BELLUNO Quale sarà il futuro delle case di riposo oggi gestite direttamente dai Comuni? Se lo sono chiesto i sindacati, insieme agli amministratori interessati, in un incontro svoltosi nei giorni scorsi a palazzo Piloni. Per effetto delle norme che regolano gli enti locali, oggi non è più praticabile una gestione diretta delle case di riposo, visti i vincoli che non permettono, per esempio, la sostituzione del personale assente o che è andato in pensione.

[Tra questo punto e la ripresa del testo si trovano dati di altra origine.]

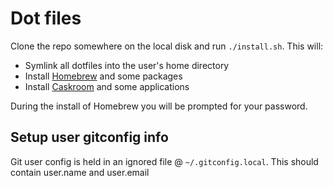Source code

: # Dot files

Clone the repo somewhere on the local disk and run `./install.sh`. This will:

* Symlink all dotfiles into the user's home directory
* Install [Homebrew](http://brew.sh/) and some packages
* Install [Caskroom](https://caskroom.github.io/) and some applications

During the install of Homebrew you will be prompted for your password.

## Setup user gitconfig info

Git user config is held in an ignored file @ `~/.gitconfig.local`. This should
contain user.name and user.email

È evidente che, in servizi che devono garantire la continuità assistenziale, questo diventa un problema di difficile soluzione, che, nel tempo, ha costretto i Comuni ad esternalizzare parte dei servizi, attraverso l’istituzione di appositi appalti. Le case di riposo coinvolte in questa prima fase quelle di Livinallongo, Forno di Zoldo, Longarone, Ponte nelle Alpi e la Ser.Sa. di Belluno, per un totale complessivo di 447 posti letto (suddivisi in 259 per non autosufficienti e 188 per autosufficienti) e 336 lavoratori (dei quali 227 con contratto enti locali, quindi direttamente dipendenti del Comune, mentre 109 sono soci lavoratori di cooperative). «Siamo perfettamente consapevoli della complessità del tema e per questo è importante un confronto», dice Fabio Zuglian della Fp Cisl. «La scelta di passare da una  gestione diretta a una affidata a realtà esterne, magari attraverso le aziende speciali, ci sembra ineludibile, si tratta ora di capire come questo possa avvenire», sottolinea Anna Orsini, segretaria aggiunta Cisl. Anche perché le rsa potrebbero diventare un punto di riferimento importante per l’assistenza socio sanitaria territoriale».